(Items from a dataset)
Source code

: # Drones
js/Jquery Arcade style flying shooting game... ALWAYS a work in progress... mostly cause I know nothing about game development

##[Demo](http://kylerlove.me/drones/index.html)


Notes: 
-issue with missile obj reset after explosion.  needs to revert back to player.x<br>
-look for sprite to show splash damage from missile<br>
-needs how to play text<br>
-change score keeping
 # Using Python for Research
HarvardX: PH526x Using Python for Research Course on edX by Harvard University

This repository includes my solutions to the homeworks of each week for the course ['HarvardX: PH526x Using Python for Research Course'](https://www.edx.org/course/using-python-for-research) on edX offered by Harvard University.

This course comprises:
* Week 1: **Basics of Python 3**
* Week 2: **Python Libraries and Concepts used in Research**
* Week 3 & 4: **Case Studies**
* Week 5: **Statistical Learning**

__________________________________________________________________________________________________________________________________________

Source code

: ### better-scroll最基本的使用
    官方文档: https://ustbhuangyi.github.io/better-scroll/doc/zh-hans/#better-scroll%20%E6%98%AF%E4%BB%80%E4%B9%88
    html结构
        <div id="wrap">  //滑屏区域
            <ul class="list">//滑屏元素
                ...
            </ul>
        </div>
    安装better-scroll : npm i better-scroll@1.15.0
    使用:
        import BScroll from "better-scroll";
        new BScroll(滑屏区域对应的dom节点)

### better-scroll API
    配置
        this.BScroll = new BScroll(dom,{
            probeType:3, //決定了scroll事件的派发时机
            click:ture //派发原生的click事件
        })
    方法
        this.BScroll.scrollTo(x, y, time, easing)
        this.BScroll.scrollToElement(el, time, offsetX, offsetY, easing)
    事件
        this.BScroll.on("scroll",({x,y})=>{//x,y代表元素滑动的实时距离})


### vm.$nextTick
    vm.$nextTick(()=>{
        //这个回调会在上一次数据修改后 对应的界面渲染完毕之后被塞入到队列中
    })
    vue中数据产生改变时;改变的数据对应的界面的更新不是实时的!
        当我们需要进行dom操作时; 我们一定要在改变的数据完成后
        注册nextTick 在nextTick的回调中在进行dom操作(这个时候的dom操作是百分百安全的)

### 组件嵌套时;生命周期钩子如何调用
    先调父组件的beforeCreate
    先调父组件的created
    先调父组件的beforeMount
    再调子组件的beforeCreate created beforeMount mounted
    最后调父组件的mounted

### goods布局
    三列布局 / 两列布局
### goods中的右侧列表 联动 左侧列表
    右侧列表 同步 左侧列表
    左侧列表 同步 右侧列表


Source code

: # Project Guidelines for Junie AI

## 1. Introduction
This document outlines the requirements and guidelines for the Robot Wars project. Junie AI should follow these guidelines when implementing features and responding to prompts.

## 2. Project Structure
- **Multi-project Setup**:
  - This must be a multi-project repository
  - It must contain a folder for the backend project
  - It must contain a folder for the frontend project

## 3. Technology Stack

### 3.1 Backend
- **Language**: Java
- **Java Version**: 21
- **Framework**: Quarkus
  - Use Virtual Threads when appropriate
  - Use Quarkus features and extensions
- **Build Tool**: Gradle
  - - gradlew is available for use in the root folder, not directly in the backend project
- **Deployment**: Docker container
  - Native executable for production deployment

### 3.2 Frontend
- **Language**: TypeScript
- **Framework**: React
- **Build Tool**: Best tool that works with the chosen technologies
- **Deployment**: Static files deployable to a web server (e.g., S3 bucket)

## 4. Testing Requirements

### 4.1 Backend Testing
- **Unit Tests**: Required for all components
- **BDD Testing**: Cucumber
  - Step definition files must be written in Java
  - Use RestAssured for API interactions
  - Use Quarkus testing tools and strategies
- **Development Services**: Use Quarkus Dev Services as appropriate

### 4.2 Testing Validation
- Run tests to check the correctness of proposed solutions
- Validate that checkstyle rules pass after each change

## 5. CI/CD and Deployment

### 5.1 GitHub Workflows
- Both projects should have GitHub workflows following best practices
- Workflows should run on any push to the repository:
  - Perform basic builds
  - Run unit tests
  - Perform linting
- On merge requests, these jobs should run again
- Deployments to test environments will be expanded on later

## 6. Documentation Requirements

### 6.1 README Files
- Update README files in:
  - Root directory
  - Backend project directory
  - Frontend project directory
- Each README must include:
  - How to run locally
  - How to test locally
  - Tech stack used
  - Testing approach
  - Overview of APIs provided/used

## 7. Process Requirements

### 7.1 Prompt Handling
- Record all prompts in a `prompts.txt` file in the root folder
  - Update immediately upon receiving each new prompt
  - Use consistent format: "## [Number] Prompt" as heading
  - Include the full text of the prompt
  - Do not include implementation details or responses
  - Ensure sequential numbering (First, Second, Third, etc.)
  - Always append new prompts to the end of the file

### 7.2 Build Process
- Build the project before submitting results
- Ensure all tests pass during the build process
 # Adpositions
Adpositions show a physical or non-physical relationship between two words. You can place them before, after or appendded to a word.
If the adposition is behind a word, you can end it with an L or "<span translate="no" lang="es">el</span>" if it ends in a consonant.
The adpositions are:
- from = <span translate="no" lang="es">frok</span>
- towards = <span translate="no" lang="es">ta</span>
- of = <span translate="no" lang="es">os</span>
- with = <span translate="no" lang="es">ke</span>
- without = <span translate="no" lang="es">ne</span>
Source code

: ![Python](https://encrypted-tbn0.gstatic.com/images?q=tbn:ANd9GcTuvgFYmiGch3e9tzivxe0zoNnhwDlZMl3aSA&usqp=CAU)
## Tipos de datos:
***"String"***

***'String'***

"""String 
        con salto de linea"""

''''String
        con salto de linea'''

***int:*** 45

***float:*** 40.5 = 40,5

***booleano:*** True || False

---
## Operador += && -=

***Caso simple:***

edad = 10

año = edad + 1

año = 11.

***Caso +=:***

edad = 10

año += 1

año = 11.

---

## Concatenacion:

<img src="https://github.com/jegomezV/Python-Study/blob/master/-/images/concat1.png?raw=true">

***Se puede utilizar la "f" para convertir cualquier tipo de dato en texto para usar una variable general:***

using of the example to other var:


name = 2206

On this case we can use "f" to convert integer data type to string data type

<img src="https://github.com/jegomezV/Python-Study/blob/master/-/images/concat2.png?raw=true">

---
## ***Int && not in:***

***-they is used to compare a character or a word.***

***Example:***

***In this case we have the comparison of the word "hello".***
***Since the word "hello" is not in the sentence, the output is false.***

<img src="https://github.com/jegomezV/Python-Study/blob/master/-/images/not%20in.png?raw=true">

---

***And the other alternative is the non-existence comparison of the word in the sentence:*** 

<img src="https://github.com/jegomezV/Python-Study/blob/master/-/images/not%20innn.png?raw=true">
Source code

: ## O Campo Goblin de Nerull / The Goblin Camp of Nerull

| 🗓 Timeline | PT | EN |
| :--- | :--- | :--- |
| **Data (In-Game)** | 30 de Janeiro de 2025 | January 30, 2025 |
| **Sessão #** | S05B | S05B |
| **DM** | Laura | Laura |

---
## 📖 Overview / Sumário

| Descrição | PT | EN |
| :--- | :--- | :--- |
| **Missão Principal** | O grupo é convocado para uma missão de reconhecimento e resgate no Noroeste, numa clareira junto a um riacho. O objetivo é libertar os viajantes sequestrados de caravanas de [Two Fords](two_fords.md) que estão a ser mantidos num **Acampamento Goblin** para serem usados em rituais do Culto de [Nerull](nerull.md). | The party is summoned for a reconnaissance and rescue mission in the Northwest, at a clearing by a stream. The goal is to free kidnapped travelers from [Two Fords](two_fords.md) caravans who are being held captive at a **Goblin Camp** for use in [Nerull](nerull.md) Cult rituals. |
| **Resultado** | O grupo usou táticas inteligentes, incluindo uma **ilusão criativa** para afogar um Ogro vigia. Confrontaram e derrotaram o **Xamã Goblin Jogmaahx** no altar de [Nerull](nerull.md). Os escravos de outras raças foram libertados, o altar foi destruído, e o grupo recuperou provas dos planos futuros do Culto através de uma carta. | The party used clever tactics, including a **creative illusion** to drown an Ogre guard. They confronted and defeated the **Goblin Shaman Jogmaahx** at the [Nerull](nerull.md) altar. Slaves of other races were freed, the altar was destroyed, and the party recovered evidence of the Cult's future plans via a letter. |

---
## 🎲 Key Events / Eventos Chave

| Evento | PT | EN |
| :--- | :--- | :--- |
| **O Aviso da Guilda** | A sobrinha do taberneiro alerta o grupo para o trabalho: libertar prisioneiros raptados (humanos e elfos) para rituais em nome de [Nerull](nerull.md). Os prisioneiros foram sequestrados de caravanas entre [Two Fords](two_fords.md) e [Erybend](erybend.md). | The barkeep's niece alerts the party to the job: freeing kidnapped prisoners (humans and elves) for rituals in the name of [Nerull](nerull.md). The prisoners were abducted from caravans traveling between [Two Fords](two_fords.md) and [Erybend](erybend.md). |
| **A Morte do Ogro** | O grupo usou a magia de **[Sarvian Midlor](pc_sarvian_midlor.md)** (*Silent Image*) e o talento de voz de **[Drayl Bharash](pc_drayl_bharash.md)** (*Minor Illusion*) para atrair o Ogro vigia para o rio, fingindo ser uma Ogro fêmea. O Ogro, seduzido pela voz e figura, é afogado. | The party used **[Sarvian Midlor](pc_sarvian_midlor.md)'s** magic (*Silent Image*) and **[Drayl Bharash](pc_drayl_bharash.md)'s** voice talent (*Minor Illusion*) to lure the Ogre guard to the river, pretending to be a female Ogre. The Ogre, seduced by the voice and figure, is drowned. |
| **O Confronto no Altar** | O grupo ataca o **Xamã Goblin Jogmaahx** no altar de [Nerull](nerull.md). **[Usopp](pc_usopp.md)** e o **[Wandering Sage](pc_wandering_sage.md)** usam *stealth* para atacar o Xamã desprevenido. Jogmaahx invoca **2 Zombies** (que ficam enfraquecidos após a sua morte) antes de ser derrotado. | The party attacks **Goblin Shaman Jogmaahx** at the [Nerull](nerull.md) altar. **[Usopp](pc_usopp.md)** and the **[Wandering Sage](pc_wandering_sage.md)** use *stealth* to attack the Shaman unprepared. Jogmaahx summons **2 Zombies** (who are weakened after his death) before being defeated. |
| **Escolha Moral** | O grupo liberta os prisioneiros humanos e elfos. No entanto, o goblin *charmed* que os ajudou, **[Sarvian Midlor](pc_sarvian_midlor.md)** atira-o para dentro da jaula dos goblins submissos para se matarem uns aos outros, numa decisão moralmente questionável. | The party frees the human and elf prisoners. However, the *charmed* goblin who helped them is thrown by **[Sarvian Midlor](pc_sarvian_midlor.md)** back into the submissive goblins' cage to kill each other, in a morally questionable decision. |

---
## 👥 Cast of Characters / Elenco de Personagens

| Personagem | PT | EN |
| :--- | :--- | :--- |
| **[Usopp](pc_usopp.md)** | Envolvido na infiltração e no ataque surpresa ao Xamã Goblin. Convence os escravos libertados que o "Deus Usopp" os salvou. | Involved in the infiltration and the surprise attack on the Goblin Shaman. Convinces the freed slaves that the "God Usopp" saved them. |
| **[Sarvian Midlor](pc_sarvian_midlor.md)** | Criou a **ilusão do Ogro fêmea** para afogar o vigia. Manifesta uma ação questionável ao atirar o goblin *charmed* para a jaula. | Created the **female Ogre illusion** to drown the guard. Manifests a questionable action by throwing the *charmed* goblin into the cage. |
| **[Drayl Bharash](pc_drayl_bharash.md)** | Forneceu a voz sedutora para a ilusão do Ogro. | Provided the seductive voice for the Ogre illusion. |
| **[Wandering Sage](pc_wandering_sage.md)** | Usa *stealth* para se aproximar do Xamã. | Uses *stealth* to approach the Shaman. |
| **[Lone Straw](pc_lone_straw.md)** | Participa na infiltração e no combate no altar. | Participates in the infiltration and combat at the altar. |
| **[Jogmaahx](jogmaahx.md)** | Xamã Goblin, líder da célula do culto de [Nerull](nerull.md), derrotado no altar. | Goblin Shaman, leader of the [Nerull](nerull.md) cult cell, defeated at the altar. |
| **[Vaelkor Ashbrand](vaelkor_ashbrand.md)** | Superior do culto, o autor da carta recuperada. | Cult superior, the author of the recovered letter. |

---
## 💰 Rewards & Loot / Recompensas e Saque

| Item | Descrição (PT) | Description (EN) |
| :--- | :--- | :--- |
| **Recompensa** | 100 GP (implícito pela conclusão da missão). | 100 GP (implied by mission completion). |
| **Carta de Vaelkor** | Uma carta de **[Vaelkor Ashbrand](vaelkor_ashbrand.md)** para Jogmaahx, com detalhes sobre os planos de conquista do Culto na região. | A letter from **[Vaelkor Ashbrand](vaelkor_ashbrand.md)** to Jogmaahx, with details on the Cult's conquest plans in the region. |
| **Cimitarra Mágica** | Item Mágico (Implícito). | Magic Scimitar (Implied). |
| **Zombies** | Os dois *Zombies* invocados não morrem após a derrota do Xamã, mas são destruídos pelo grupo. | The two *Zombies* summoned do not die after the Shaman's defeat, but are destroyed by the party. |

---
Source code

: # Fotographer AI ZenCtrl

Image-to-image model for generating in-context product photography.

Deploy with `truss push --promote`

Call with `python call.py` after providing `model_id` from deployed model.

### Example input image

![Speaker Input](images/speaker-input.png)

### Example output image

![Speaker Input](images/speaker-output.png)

• Instructions to follow: Begin at the line above that has "当我们需要进行dom操作时; 我们一定要在改变的数据完成后" and stop after the line that has "for Junie AI", copying each line exactly and adding nothing else.

• Answer to the problem:
        当我们需要进行dom操作时; 我们一定要在改变的数据完成后
        注册nextTick 在nextTick的回调中在进行dom操作(这个时候的dom操作是百分百安全的)

### 组件嵌套时;生命周期钩子如何调用
    先调父组件的beforeCreate
    先调父组件的created
    先调父组件的beforeMount
    再调子组件的beforeCreate created beforeMount mounted
    最后调父组件的mounted

### goods布局
    三列布局 / 两列布局
### goods中的右侧列表 联动 左侧列表
    右侧列表 同步 左侧列表
    左侧列表 同步 右侧列表


Source code

: # Project Guidelines for Junie AI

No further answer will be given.